We’ve become used to hearing about scandals and controversy surrounding Uber over the last few years, but on this occasion it’s rival Lyft that’s making headlines for all the wrong reasons. The ride-hailing company is looking into claims that its staff abused access to customer information.
Lyft confirmed to The Information it had started an internal investigation into the alleged incidents, which were brought to light through an anonymous online tip from a current or former employee.
The person claimed that Lyft staff used the company’s customer insight software to spy on riders. This included finding out where current and former partners were being picked up and dropped off, tracking any Lyft passengers they found attractive, and to see which riders left bad reviews.
Some staff also used the software to look up the personal info of top executives and celebrities.

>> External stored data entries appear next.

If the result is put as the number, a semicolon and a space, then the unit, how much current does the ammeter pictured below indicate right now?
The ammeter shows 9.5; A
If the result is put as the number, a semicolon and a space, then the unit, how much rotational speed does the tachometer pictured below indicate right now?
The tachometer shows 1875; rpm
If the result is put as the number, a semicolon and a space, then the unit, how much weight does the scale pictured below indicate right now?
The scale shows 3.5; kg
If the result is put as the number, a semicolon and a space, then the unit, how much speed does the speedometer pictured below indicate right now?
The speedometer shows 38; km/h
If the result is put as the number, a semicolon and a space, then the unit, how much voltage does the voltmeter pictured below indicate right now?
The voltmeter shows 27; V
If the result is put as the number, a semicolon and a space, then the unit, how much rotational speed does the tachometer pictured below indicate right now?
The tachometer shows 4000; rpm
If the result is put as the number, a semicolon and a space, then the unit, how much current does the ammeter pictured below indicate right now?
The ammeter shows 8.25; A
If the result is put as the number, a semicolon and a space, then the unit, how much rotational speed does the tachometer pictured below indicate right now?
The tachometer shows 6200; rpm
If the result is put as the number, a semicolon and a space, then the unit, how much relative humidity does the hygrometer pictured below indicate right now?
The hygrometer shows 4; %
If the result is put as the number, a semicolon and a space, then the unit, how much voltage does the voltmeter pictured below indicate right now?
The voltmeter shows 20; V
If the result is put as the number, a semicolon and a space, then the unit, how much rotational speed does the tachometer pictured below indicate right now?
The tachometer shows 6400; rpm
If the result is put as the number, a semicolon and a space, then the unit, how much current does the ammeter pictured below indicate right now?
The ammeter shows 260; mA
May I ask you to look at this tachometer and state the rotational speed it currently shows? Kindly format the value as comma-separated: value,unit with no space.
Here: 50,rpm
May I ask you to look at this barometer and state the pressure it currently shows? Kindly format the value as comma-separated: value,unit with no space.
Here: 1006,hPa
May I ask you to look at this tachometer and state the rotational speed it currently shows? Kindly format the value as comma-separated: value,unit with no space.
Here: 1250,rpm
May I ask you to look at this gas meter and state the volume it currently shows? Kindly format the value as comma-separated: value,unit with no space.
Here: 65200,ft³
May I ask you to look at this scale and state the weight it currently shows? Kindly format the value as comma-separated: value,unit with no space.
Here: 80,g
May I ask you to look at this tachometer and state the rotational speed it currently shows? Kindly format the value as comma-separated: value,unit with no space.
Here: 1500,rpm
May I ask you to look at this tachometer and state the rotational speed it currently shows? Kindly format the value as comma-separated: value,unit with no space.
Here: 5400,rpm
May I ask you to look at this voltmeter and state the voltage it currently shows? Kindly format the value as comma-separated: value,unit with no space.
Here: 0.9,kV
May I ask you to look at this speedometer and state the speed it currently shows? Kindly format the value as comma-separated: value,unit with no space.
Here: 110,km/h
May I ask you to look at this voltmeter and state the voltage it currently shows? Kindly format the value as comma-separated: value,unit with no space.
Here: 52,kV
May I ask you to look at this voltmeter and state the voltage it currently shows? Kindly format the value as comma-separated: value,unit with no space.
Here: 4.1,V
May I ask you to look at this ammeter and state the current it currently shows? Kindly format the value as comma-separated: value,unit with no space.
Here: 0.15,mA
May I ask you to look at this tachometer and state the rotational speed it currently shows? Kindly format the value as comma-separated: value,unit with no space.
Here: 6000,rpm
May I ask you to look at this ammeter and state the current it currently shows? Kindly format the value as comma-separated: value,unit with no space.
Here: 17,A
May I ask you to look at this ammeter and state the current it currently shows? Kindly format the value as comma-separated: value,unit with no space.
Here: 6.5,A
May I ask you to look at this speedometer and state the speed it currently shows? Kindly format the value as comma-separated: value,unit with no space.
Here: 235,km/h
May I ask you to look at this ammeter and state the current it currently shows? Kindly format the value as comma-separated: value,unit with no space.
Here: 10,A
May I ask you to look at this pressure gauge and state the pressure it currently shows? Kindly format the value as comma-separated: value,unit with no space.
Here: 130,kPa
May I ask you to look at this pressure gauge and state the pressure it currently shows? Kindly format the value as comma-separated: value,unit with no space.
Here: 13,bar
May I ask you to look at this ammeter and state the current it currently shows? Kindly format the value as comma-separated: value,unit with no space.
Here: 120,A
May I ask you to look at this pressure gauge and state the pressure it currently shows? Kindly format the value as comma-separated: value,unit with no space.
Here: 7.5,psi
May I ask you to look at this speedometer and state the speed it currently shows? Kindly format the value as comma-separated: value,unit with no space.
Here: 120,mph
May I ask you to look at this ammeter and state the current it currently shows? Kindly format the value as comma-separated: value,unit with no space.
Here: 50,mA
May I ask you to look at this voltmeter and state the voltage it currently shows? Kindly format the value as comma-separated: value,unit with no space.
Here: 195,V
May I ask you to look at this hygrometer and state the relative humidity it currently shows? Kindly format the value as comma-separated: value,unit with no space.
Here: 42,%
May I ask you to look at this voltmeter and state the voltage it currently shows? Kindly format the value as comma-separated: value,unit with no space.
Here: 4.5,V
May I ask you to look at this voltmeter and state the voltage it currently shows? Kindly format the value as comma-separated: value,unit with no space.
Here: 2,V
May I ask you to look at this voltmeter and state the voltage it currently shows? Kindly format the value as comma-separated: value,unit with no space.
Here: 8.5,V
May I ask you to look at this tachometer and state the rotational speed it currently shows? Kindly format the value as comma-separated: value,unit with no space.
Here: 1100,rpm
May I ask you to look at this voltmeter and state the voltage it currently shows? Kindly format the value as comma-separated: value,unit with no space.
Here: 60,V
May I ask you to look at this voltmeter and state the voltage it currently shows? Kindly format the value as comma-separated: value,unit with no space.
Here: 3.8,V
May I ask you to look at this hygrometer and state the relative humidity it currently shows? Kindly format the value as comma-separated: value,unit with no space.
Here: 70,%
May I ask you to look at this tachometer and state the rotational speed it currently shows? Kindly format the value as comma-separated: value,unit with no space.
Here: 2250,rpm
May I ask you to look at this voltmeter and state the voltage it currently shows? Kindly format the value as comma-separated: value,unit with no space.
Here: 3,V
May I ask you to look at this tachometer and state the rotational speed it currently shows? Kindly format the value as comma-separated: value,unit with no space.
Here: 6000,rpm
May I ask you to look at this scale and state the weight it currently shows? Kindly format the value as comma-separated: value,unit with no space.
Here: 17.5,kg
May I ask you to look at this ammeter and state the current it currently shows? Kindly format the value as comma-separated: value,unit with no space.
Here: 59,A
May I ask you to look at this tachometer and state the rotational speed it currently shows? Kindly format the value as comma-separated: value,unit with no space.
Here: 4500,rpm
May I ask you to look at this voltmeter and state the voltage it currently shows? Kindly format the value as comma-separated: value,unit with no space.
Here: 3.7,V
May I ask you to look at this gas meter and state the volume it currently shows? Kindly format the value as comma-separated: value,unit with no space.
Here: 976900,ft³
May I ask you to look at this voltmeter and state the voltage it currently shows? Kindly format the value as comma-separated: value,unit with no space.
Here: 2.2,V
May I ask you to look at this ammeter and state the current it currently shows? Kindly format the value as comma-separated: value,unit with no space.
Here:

“I’ve heard at least one employee brag about having Zuck’s phone number from using our data,” the person said, using the nickname for Facebook CEO Mark Zuckerberg. (Mr. Zuckerberg did not have a comment for this article.) “Another employee has bragged about collecting the info of Hollywood actresses and porn stars,” the anonymous person said.
The claims are remarkably similar to those leveled against Uber back in 2014. The company’s New York general manager used its God View real-time tool to track a BuzzFeed reporter because she “was 30 minutes late to a meeting.” Uber was eventually hit with a $20,000 fine by the New York Attorney General’s office and agreed to tighten its security practices.
Responding to the claims, a Lyft spokesperson said: “The specific allegations in this post would be a violation of Lyft’s policies and a cause for termination, and have not been raised with our Legal or Executive teams. We are conducting an investigation into the matter.”
“Access to data is restricted to certain teams that need it to do their jobs. For those teams, each query is logged and attributed to a specific individual. We require employees to be trained in our data privacy practices and responsible use policy, which categorically prohibit accessing and using customer data for reasons other than those required by their specific role at the company.”
As Uber was hit with one scandal after another, Lyft often positioned itself as the friendly, trustworthy ride-hailing company. It’ll be interesting to see the investigation’s results, and what the firm does to address the issues.